FIG. 3 shows the signal conditions at points A, B, C, and D in FIG. 2. A indicates a signal sent from the preprocessing circuit 2 to the integrating circuit 3;
This shows how the peak voltage of the particle signal is held for a certain period of time and sent sequentially. B indicates a comparison voltage applied to the comparison terminal 12. C shows the output signal of the integrating circuit 3, and the voltage value is integrated in proportion to the magnitude of each peak voltage of A, and when it exceeds the comparison voltage B, the charge of the integrating circuit is reduced by a certain amount. Shows how it is reduced (discharged).

In the figure, the circled area indicates a state in which the battery is being charged while discharging because the next pulse is input during discharging. Therefore, the slope of the discharge characteristics is gentle only in this portion. A major feature of the present invention is that even while discharging in this manner, the next pulse input during discharging is not ignored, and charging can be performed accordingly.

Note that C ₁ and C ₂ represent the potential after discharge,
C ₁ and C ₂ are different as shown in Figure 3. Since it discharges a certain amount at a time, if there is no pulse input at all during discharge, C ₁ and C ₂ will have the same potential.

D indicates a rectangular wave signal with a constant time width T output from the oscillation circuit 13. This rectangular wave signal is output every time signal C exceeds comparison voltage B. During this fixed time width T, the relay 14 is turned on and the integrating circuit 3 is discharged.

〔Effect of the invention〕

As explained above, the hematocrit value measuring device of the present invention does not require a high-speed AD conversion circuit, so it can be manufactured at low cost. Even if two or more blood cell signals are input, no error occurs, and the hematocrit value can be measured with high accuracy with a simple signal configuration.

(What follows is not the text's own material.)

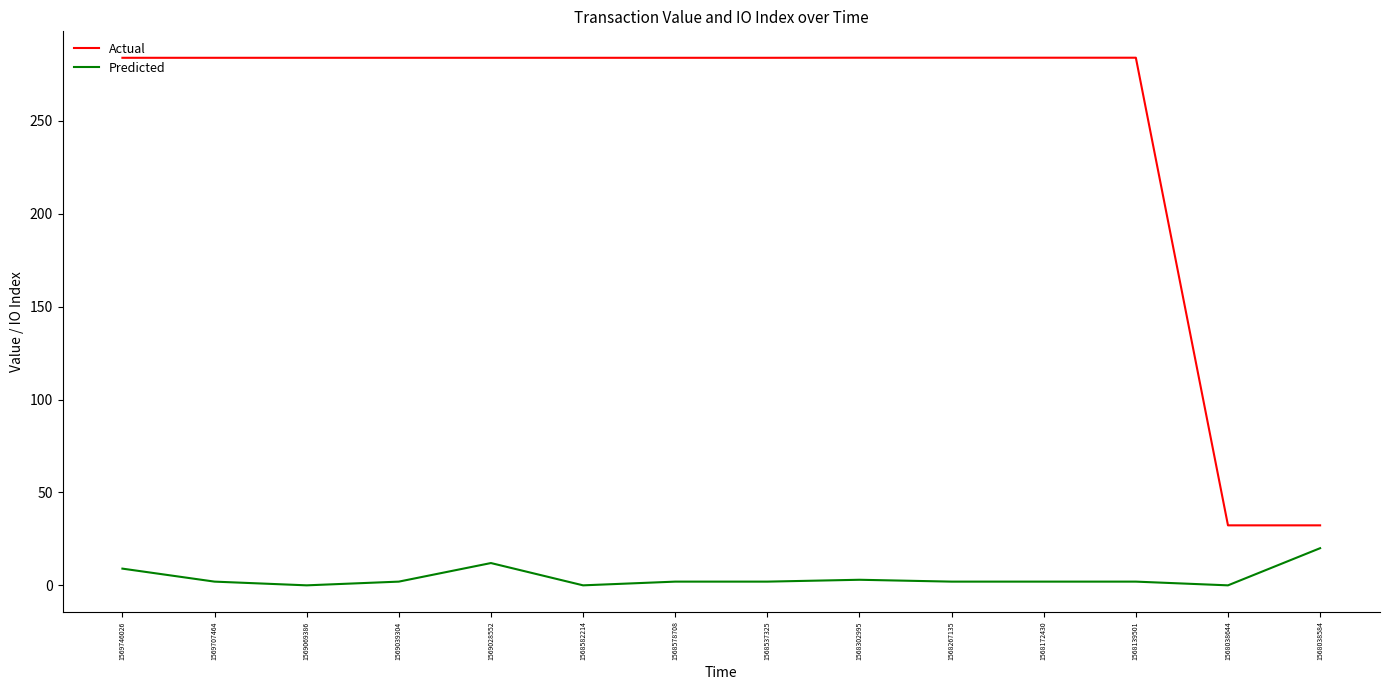

What is the total value across all series at 1569028552?

296.0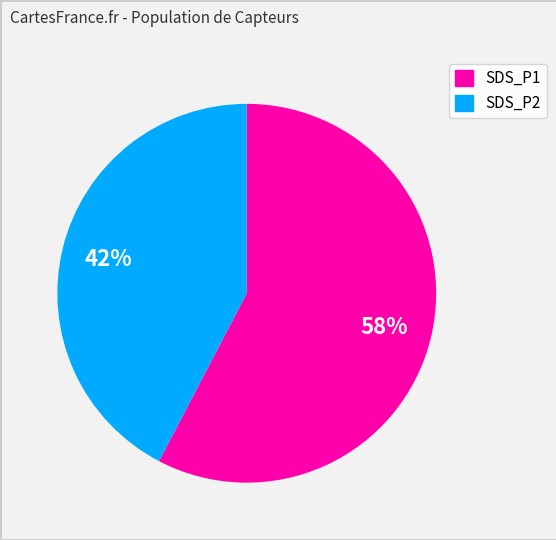

Which slice is the smallest?

SDS_P2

[Brief explanation of the drawing]

FIG. 1 is a systematic explanatory diagram showing one embodiment of the hematocrit value measuring device of the present invention, FIG. 2 is a systematic explanatory diagram showing specific examples of an integrating circuit, a judgment circuit, and a conversion circuit. It is an explanatory diagram showing the signal situation of each point A, B, C, and D in a figure. DESCRIPTION OF SYMBOLS 1... Particle detection device, 2... Preprocessing circuit, 3... Integrating circuit, 4... Judgment circuit, 5... Conversion circuit, 6... Counting circuit, 7... Display device, 8... Subtraction amplifier, 9... Capacitor, 10... Buffer amplifier, DESCRIPTION OF SYMBOLS 11... Comparator, 12... Comparison terminal, 13... Oscillation circuit, 14... Relay, 15... Reference voltage terminal, 16... Resistor.

Claims (1)

[Claims] 1. A particle detection device that detects particles such as blood cells suspended in a liquid based on the electrical or optical difference between the liquid and the particles and converts it into an electrical signal proportional to the size of the particle, and this particle detection device an integration circuit that performs integration one after another according to the height of the signal from the integration circuit, a determination circuit that determines the amount of charge integrated in this integration circuit and issues an output signal when the amount of charge is greater than a predetermined amount, and this determination circuit. A hematocrit value characterized in that it includes a conversion circuit that repeatedly reduces the charge of the integrating circuit by a predetermined amount only when an output signal from measuring device.